Comment la Caisse des dépôts se réorganisera en 2015

CDC Infra, CDC Climat et CDC Numérique, trois filiales détenues à 100% par la Caisse des Dépôts vont être regroupées dans une filière d’investissement. La Caisse compte également développer des directions régionales puissantes.
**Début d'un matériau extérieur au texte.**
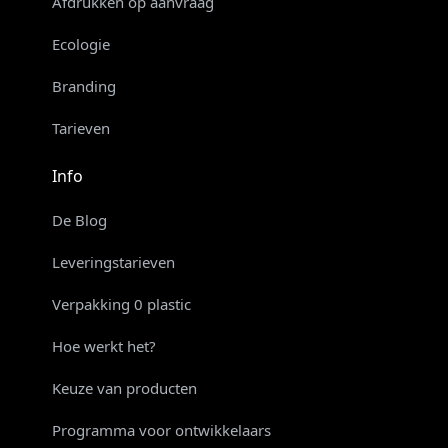
Afdrukken op aanvraag
Ecologie
Branding
Tarieven
Info
De Blog
Leveringstarieven
Verpakking 0 plastic
Hoe werkt het?
Keuze van producten
Programma voor ontwikkelaars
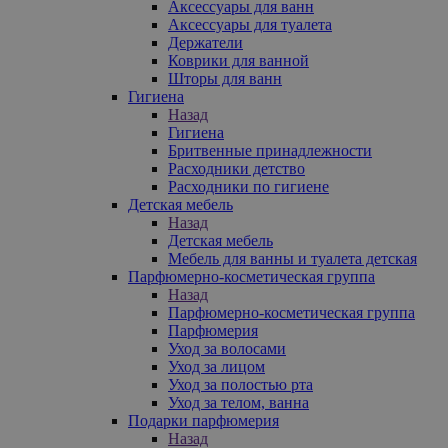
Аксессуары для ванн
Аксессуары для туалета
Держатели
Коврики для ванной
Шторы для ванн
Гигиена
Назад
Гигиена
Бритвенные принадлежности
Расходники детство
Расходники по гигиене
Детская мебель
Назад
Детская мебель
Мебель для ванны и туалета детская
Парфюмерно-косметическая группа
Назад
Парфюмерно-косметическая группа
Парфюмерия
Уход за волосами
Уход за лицом
Уход за полостью рта
Уход за телом, ванна
Подарки парфюмерия
Назад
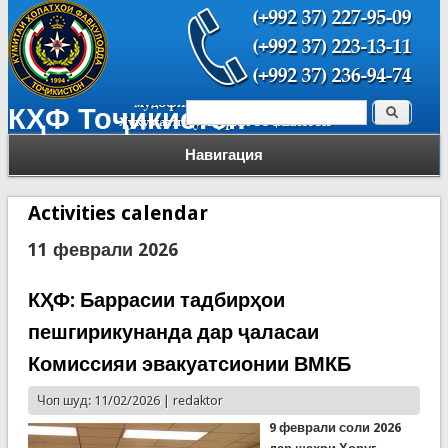
Поиск
КҲФ Тоҷикистон
Форма поиска
Навигация
Activities calendar
11 феврали 2026
КҲФ: Баррасии тадбирҳои
пешгирикунанда дар ҷаласаи
Комиссияи эвакуатсионии ВМКБ
Чоп шуд: 11/02/2026 |
redaktor
9 феврали соли 2026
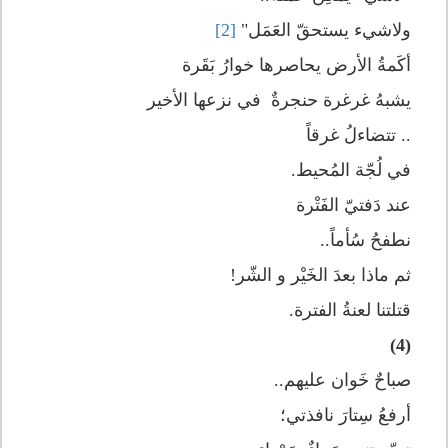
ولاشيء يستحقّ العَمَل"
[2]
أكَمةُ الأرض يحاصرها خوارُ بَقَرة
يشبهُ غرغرة حنجرةٌ في نزعها الأخير
.. تتضاءلُ غرقاً
في لُجّة المُحيط.
عند دَفتيّ الفَتْرة
نطفحُ سُأماً..
ثم ماذا بعدَ الخَيْر و الشّر!
قتلتنا لعنةُ الفترة.
(4)
صباحٌ خَوان عليهم..
أرفعُ سِتارَ نافذتي؛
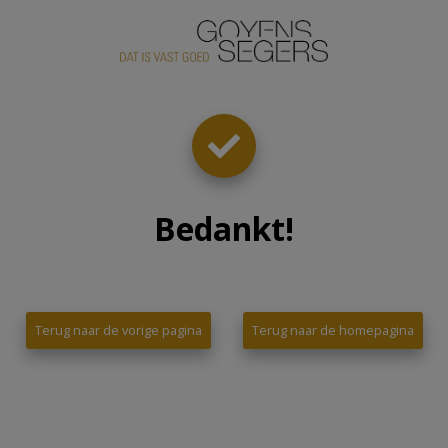
Bedankt
!
Terug naar de vorige pagina
Terug naar de homepagina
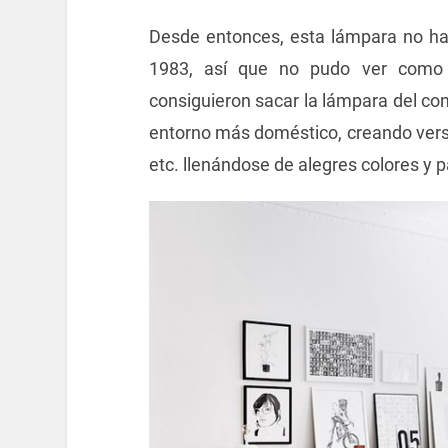
Desde entonces, esta lámpara no ha
1983, así que no pudo ver como 
consiguieron sacar la lámpara del con
entorno más doméstico, creando versio
etc. llenándose de alegres colores y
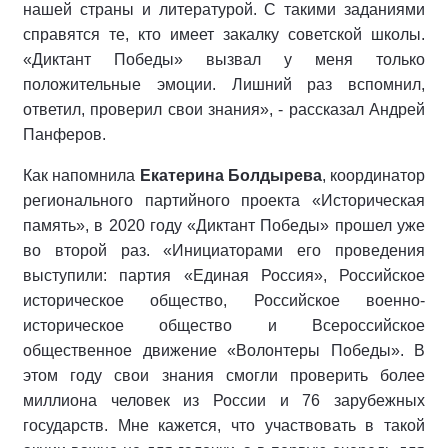
нашей страны и литературой. С такими заданиями
справятся те, кто имеет закалку советской школы.
«Диктант Победы» вызвал у меня только
положительные эмоции. Лишний раз вспомнил,
ответил, проверил свои знания», - рассказал Андрей
Панферов.
Как напомнила
Екатерина Болдырева
, координатор
регионального партийного проекта «Историческая
память», в 2020 году «Диктант Победы» прошел уже
во второй раз. «Инициаторами его проведения
выступили: партия «Единая Россия», Российское
историческое общество, Российское военно-
историческое общество и Всероссийское
общественное движение «Волонтеры Победы». В
этом году свои знания смогли проверить более
миллиона человек из России и 76 зарубежных
государств. Мне кажется, что участвовать в такой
La Caisse des Dépôts compte réduire ses coûts de fonctionnement. « Nous allons supprimer un certain nombre de filiales en matière d’infrastructure, de climat et de numérique pour les regrouper dans une filière d’investissement, a indiqué Pierre-René Lemas, directeur général de la Caisse lors de ses vœux à la presse le vendredi 23 janvier 2015. Il y a des filiales qui avaient un sens à un certain moment mais il me semble qu’aujourd’hui l’urgence est de tout reconcentrer pour ne pas se disperser. » Sont directement visées par cette annonce, CDC Climat (dédiée à la transition énergétique et écologique), CDC Infrastructure et CDC Numérique, trois filiales détenues à 100% par l’entité. Au total, la CDC compte 20 filiales, dont la moitié détenues à 100%. « Cela permettra également de supprimer quelques postes de directeurs et de réaliser des économies d’échelles », a-t-il ajouté, tout en plaisantant sur le risque d’impopularité lié à cette décision.

 

Direction réseau et des territoires : les décisions seront prises localement

 

En parallèle, la Caisse a lancé une nouvelle direction réseau et des territoires qui sera dirigée au 1er février 2015 par Marc Abadie. La CDC compte développer des directions régionales fortes, « qui représenteront tous les métiers de la Caisse », précise Pierre-René Lemas. Et d’ajouter : « Un certain nombre de décisions devront être prises localement, sans avoir à faire remonter les projets à la rue de Lille (le siège social de la Caisse des Dépôts à Paris, ndlr). »

En clôture de son discours, le directeur général a signalé que la Caisse avait octroyé 16,7 milliards d’euros de prêts, « un record jamais atteint », essentiellement consentis au profit de la construction de logements sociaux. Concernant la décollecte de 6,14 milliards d’euros en 2014 du livret A (qui finance les prêts accordés aux bailleurs sociaux), Pierre-René Lemas a expliqué « réfléchir plus globalement à tous ces prêts qui se vampirisent », pointant par exemple, le PEL, les fonds euros, etc.